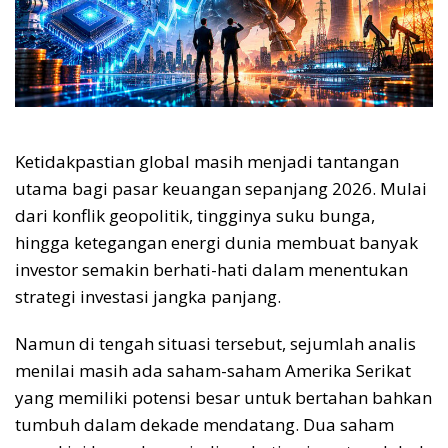
Ketidakpastian global masih menjadi tantangan
utama bagi pasar keuangan sepanjang 2026. Mulai
dari konflik geopolitik, tingginya suku bunga,
hingga ketegangan energi dunia membuat banyak
investor semakin berhati-hati dalam menentukan
strategi investasi jangka panjang.
Namun di tengah situasi tersebut, sejumlah analis
menilai masih ada saham-saham Amerika Serikat
yang memiliki potensi besar untuk bertahan bahkan
tumbuh dalam dekade mendatang. Dua saham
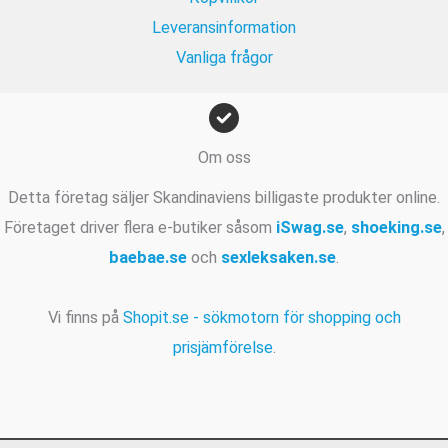
.
Leveransinformation
Vanliga frågor
Om oss
Detta företag säljer Skandinaviens billigaste produkter online.
Företaget driver flera e-butiker såsom
iSwag.se
,
shoeking.se
,
baebae.se
och
sexleksaken.se
.
Vi finns på
Shopit.se - sökmotorn för shopping och
prisjämförelse
.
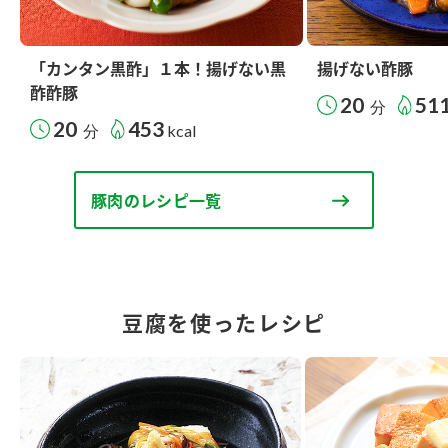
「カンタン黒酢」１本！揚げない黒
揚げない酢豚
酢酢豚
20
51
分
20
453
分
kcal
豚肉のレシピ一覧
豆腐を使ったレシピ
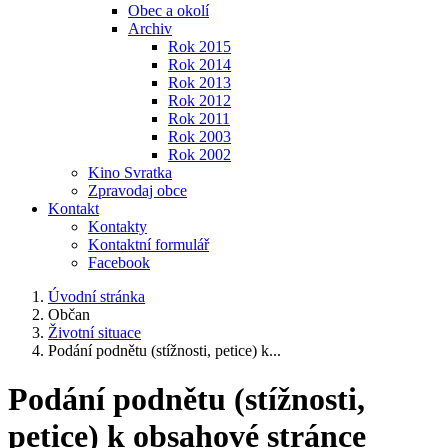
Obec a okolí
Archiv
Rok 2015
Rok 2014
Rok 2013
Rok 2012
Rok 2011
Rok 2003
Rok 2002
Kino Svratka
Zpravodaj obce
Kontakt
Kontakty
Kontaktní formulář
Facebook
Úvodní stránka
Občan
Životní situace
Podání podnětu (stížnosti, petice) k...
Podání podnětu (stížnosti,
petice) k obsahové stránce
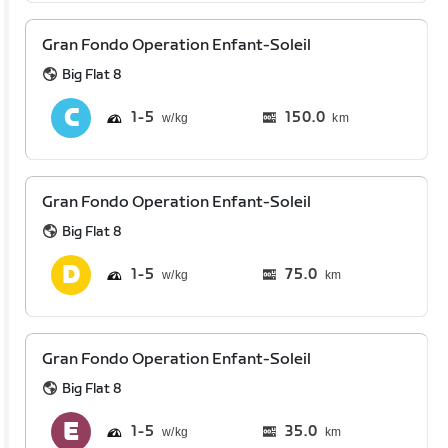
Gran Fondo Operation Enfant-Soleil
Big Flat 8
1
5
150.0
km
Gran Fondo Operation Enfant-Soleil
Big Flat 8
1
5
75.0
km
Gran Fondo Operation Enfant-Soleil
Big Flat 8
1
5
35.0
km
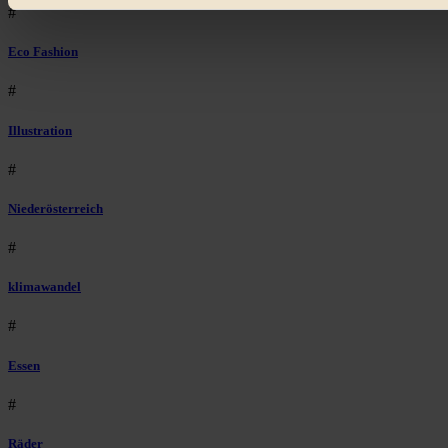
#
Eco Fashion
#
Illustration
#
Niederösterreich
#
klimawandel
#
Essen
#
Räder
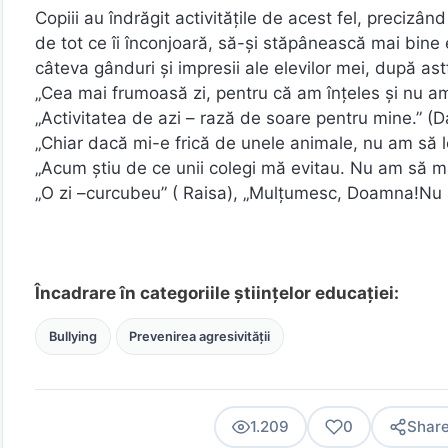
Copiii au îndrăgit activităţile de acest fel, preciz
de tot ce îi înconjoară, să-şi stăpânească mai bine e
câteva gânduri şi impresii ale elevilor mei, după as
„Cea mai frumoasă zi, pentru că am înţeles şi nu am
„Activitatea de azi – rază de soare pentru mine.” (D
„Chiar dacă mi-e frică de unele animale, nu am să l
„Acum ştiu de ce unii colegi mă evitau. Nu am să mai
„O zi –curcubeu” ( Raisa), „Mulţumesc, Doamna!Nu am
Încadrare în categoriile științelor educației:
Bullying
Prevenirea agresivității
1.209
0
Shar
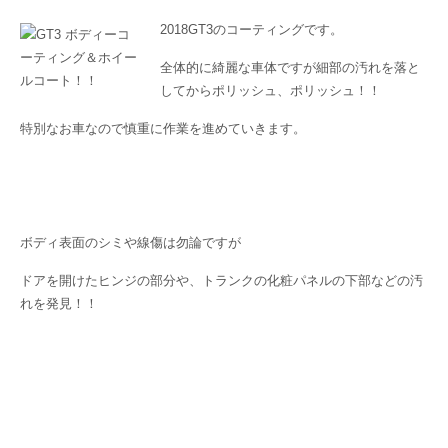
2018GT3のコーティングです。
全体的に綺麗な車体ですが細部の汚れを落と
してからポリッシュ、ポリッシュ！！
特別なお車なので慎重に作業を進めていきます。
ボディ表面のシミや線傷は勿論ですが
ドアを開けたヒンジの部分や、トランクの化粧パネルの下部などの汚
れを発見！！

----

**Task requirements**
Each line above gets copied exactly; leave the pictures out.

**Response to the task**
Ketidakpastian global masih menjadi tantangan
utama bagi pasar keuangan sepanjang 2026. Mulai
dari konflik geopolitik, tingginya suku bunga,
hingga ketegangan energi dunia membuat banyak
investor semakin berhati-hati dalam menentukan
strategi investasi jangka panjang.
Namun di tengah situasi tersebut, sejumlah analis
menilai masih ada saham-saham Amerika Serikat
yang memiliki potensi besar untuk bertahan bahkan
tumbuh dalam dekade mendatang. Dua saham
.
Leveransinformation
Vanliga frågor
Om oss
Detta företag säljer Skandinaviens billigaste produkter online.
Företaget driver flera e-butiker såsom
iSwag.se
,
shoeking.se
,
baebae.se
och
sexleksaken.se
.
Vi finns på
Shopit.se - sökmotorn för shopping och
prisjämförelse
.
「カンタン黒酢」１本！揚げない黒
揚げない酢豚
酢酢豚
20
51
分
20
453
分
kcal
豚肉のレシピ一覧
豆腐を使ったレシピ
Obec a okolí
Archiv
Rok 2015
Rok 2014
Rok 2013
Rok 2012
Rok 2011
Rok 2003
Rok 2002
Kino Svratka
Zpravodaj obce
Kontakt
Kontakty
Kontaktní formulář
Facebook
Úvodní stránka
Občan
Životní situace
Podání podnětu (stížnosti, petice) k...
Podání podnětu (stížnosti,
petice) k obsahové stránce
Gran Fondo Operation Enfant-Soleil
Big Flat 8
1
5
150.0
km
Gran Fondo Operation Enfant-Soleil
Big Flat 8
1
5
75.0
km
Gran Fondo Operation Enfant-Soleil
Big Flat 8
1
5
35.0
km
#
Eco Fashion
#
Illustration
#
Niederösterreich
#
klimawandel
#
Essen
#
Räder
Copiii au îndrăgit activităţile de acest fel, preciz
de tot ce îi înconjoară, să-şi stăpânească mai bine e
câteva gânduri şi impresii ale elevilor mei, după as
„Cea mai frumoasă zi, pentru că am înţeles şi nu am
„Activitatea de azi – rază de soare pentru mine.” (D
„Chiar dacă mi-e frică de unele animale, nu am să l
„Acum ştiu de ce unii colegi mă evitau. Nu am să mai
„O zi –curcubeu” ( Raisa), „Mulţumesc, Doamna!Nu am
Încadrare în categoriile științelor educației:
Bullying
Prevenirea agresivității
1.209
0
Shar
2018GT3のコーティングです。
全体的に綺麗な車体ですが細部の汚れを落と
してからポリッシュ、ポリッシュ！！
特別なお車なので慎重に作業を進めていきます。
ボディ表面のシミや線傷は勿論ですが
ドアを開けたヒンジの部分や、トランクの化粧パネルの下部などの汚
れを発見！！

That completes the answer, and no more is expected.